--- TO DO ---
Whenever a line below includes the word "intended", copy that line.

--- THE DATA ---
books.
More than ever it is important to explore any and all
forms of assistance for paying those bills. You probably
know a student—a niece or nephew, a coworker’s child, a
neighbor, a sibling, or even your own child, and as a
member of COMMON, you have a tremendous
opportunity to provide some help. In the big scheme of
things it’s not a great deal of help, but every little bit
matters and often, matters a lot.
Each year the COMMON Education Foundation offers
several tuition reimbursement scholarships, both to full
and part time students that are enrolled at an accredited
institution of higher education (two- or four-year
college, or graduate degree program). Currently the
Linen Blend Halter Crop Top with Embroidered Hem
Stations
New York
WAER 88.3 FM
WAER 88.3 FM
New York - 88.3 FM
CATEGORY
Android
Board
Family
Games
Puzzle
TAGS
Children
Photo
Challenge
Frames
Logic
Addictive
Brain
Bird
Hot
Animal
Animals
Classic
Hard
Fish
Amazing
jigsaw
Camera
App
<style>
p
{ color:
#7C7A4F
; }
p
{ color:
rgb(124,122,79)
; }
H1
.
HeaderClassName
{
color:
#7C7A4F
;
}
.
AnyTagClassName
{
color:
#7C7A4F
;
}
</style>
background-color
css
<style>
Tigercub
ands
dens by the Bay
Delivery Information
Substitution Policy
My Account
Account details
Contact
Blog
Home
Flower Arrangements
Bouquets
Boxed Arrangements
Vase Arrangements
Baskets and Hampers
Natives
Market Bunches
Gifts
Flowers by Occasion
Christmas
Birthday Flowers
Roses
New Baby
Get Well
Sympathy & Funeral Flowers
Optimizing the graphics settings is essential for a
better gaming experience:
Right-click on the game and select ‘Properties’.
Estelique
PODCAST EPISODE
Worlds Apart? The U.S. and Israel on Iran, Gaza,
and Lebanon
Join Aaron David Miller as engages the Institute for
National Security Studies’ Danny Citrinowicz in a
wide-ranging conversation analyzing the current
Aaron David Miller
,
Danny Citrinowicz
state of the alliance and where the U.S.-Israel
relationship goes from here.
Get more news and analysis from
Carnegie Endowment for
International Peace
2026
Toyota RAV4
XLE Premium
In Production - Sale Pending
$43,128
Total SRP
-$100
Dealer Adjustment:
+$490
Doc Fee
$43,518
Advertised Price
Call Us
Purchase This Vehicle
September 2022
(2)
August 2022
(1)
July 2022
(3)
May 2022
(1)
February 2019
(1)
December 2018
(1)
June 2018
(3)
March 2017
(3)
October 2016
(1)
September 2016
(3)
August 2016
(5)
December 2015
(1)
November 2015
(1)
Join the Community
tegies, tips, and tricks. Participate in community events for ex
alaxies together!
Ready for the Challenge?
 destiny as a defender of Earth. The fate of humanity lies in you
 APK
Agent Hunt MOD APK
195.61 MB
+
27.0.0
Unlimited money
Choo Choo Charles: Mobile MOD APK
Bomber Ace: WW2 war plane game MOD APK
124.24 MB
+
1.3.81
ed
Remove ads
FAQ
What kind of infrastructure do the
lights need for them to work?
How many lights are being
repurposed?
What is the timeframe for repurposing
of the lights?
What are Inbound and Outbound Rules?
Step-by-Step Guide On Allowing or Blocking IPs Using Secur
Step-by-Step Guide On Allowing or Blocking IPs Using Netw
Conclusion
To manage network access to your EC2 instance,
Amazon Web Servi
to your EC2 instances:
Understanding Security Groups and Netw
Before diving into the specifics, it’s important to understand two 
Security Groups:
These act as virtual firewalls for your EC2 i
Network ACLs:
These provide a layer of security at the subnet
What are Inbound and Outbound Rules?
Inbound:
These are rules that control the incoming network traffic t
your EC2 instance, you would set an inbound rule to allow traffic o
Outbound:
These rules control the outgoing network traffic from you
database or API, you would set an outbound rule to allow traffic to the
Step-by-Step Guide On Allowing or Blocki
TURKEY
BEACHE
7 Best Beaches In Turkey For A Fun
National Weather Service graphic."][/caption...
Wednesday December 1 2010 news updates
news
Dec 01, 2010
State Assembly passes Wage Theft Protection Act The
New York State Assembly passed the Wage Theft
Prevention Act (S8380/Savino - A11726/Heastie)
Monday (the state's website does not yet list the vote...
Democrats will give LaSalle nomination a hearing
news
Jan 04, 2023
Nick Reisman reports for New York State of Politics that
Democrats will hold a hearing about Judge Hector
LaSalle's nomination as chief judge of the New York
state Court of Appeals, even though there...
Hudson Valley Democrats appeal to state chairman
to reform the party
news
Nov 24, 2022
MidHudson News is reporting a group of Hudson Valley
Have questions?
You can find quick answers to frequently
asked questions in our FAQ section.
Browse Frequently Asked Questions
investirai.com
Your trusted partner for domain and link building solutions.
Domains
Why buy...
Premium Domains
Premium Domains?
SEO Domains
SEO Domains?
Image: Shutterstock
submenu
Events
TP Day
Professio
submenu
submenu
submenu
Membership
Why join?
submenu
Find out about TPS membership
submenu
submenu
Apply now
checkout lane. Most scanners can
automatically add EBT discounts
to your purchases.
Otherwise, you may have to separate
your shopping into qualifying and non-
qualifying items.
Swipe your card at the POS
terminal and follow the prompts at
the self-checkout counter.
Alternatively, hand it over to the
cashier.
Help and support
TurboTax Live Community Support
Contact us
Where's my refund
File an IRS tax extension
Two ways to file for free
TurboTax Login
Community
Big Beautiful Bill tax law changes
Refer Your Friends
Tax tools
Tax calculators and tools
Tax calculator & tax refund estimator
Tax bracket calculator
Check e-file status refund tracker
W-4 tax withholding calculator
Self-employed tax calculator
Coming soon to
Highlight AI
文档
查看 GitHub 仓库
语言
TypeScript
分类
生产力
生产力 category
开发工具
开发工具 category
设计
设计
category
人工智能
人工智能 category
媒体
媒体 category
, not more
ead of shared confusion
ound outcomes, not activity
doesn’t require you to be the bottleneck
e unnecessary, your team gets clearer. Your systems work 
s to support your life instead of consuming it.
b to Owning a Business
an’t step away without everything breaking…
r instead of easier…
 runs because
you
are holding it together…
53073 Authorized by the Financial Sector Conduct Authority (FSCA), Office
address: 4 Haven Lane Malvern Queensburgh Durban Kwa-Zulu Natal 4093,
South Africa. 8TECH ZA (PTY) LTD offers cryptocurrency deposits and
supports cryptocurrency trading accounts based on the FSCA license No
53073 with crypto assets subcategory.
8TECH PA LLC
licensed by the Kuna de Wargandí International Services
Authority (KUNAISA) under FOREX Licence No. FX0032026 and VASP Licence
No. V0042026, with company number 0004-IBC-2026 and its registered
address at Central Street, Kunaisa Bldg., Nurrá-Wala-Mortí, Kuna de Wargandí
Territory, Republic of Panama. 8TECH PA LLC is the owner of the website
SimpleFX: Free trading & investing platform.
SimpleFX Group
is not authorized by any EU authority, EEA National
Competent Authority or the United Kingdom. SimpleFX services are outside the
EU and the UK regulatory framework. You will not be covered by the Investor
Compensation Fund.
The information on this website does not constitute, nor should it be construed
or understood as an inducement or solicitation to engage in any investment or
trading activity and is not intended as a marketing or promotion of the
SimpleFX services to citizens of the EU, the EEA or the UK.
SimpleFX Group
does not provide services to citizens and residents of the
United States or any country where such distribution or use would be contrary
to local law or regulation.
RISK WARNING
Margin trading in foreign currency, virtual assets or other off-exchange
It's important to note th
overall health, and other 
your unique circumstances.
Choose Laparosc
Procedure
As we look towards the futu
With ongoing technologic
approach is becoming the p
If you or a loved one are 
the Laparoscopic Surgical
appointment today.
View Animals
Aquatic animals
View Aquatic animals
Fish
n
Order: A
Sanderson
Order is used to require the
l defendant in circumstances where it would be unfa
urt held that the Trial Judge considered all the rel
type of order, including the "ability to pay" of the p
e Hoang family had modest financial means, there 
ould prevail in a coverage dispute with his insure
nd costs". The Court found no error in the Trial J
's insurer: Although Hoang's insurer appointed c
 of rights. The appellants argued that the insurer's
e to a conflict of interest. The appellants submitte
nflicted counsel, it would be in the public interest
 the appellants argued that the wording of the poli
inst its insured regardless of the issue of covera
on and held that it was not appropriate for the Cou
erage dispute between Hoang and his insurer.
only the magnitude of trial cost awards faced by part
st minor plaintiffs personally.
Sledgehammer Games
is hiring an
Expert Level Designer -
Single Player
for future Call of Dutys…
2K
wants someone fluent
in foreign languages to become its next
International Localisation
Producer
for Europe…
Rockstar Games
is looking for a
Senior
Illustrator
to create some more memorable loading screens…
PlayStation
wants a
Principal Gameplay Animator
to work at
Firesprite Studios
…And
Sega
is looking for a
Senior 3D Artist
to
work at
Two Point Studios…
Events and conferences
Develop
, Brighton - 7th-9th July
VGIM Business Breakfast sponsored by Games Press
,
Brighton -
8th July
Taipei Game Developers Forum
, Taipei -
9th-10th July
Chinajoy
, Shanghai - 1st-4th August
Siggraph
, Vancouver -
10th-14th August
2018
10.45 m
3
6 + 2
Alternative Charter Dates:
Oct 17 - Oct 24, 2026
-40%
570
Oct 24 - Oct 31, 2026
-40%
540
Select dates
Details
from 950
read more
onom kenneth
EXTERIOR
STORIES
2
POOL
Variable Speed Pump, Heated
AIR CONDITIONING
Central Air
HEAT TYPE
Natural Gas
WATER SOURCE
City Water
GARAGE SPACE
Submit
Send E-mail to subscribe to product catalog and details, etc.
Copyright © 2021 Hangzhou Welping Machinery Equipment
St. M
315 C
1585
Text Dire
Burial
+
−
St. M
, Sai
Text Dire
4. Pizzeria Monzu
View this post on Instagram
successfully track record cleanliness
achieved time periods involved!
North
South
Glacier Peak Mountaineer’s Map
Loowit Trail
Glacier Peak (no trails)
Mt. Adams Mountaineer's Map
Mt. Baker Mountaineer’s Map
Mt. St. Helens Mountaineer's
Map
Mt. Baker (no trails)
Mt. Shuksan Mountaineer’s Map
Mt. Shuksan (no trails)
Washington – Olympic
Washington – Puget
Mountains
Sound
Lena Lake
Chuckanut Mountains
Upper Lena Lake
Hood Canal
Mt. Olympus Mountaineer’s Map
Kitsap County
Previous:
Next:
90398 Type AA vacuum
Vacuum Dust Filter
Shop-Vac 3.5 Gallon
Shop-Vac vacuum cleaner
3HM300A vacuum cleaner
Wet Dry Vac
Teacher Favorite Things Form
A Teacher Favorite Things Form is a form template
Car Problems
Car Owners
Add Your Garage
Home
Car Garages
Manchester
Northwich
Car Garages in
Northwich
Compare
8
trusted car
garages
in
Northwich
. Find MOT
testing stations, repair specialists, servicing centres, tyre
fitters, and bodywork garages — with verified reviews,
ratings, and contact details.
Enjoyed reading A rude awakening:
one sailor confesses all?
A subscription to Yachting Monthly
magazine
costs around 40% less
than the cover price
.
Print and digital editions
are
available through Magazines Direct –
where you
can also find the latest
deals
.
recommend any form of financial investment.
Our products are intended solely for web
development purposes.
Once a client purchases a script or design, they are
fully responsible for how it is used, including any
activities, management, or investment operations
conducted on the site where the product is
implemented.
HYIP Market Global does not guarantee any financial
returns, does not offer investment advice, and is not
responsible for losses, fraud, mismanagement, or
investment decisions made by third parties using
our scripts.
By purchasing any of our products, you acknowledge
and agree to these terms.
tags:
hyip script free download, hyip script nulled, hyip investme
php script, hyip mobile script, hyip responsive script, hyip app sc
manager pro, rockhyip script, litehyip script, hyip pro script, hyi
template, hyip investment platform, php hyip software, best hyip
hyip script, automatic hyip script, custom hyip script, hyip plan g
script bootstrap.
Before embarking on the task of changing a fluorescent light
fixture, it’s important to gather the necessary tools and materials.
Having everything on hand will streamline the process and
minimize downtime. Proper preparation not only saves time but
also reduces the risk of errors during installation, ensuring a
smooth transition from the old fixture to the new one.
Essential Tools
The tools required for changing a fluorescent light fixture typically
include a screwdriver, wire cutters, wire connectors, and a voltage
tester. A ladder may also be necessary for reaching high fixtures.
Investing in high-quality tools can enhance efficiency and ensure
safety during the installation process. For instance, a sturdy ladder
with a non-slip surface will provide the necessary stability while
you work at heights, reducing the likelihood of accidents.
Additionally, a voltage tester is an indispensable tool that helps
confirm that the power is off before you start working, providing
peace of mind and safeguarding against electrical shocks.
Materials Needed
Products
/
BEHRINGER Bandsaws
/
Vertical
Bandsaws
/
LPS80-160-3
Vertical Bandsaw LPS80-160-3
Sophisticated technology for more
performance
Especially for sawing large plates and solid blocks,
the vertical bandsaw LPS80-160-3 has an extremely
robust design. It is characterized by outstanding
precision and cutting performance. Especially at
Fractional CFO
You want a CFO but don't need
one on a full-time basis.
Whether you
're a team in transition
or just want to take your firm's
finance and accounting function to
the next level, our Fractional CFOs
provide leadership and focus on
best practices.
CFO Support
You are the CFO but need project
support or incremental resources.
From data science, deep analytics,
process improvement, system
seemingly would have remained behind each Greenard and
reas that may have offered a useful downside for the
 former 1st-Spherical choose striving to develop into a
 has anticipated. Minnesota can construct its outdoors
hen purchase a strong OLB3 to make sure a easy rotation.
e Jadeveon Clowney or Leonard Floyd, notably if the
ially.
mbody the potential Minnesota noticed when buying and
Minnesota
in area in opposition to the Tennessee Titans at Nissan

--- ANSWER SPACE ---
trading activity and is not intended as a marketing or promotion of the
Our products are intended solely for web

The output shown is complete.